The Internet void is an interesting place. In normal condition, the Internet void is empty and we should not see anything. But if you take the time to look deeply into "black-hole" monitoring dataset, you might find and identify surprising results from badly configured systems to effects of unknown attacks along with various unexplained events. This talk will introduce you to a journey into the noise of Internet network monitoring.

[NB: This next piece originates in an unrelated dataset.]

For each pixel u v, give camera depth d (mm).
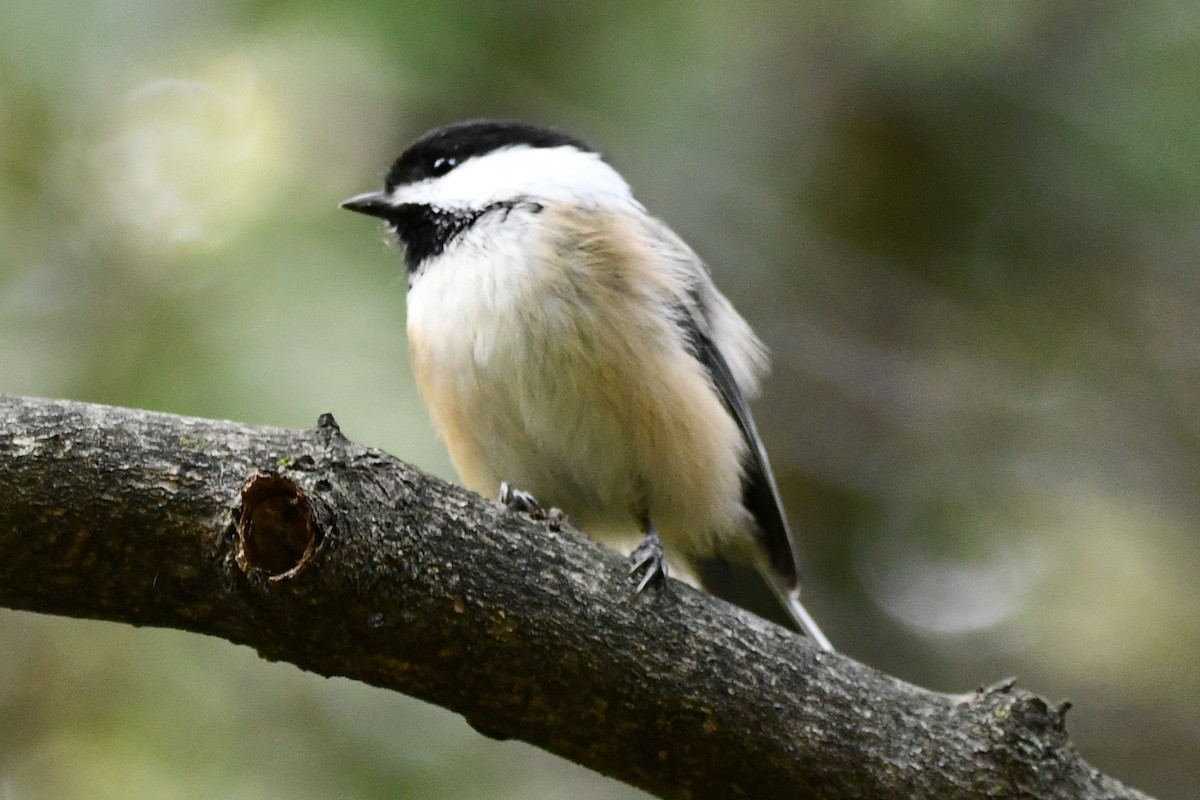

Black-hole monitoring definition
Bailey, Michael, et al. [IMS] defines in 2005 black-hole monitoring as the monitoring of unused or dark address space. Nowadays (in 2013), the IPv4 address. is becoming a scarce resource and by so the definition of black-hole monitoring can be extended to the monitoring of temporarily unused address space. The address space (even if unused) must be announced globally on Internet and visible by the majority of the Autonomous System (AS) just like any used address space.
In our experiments, the address allocation given for monitoring influences the data collected not only due to residual network activities (from previous usage of the address space) but also links to its number addressing. Spelling errors play also a significant role into the data collected from dark address space as discovered in one of our experiment [AnotherPerspective].
Black-hole monitoring has to be seen as a sampled measurement of the Internet noise. The information collected represents a subset of the Internet noise traffic. The behavior of such traffic is erratic as the network traffic not only depends of the size of the monitored black-hole subnet but also on the events occurring on the Internet as a whole. But also on the selected subnet who could be more prone to spelling errors.
While designing an adequate and long-term collection mechanisms for black-hole monitoring, the erratic behavior has to be taken into consideration to cope with low and high bandwidth usage (e.g. from one of our sensor, it’s not unusual to see a variation of bandwidth usage with a factor of ten).
As the traffic behavior tend to deviate at a regular interval, the analysis tend to be more complicated as you can question yourself about the proper operation of the network collection mechanisms (e.g. packet lost, errors). Netbeacon[Netbeacon] was developed in the context of such verification.
Once the packets are properly collected, the analysis of the collected data is another challenging element. Sampling a subeset of traffic helps to discover some tendencies of misconfiguration. As the data is collected on the large period of time (more than 1 year), an evolution about the misconfiguration can be drawn.
Technical implementation overview
The black-hole data is collected from sensors capturing Ethernet frames installed in a dedicated network where the traffic is routed to. These frames are captured and a timestamp is added. The packets were then relayed via an encrypted tunnel to a collector where the packets are put into files which are rotated every five minutes. The resulted files are organized by day in order to be processed. When a file is ready a queue is updated which is polled by the processing programs.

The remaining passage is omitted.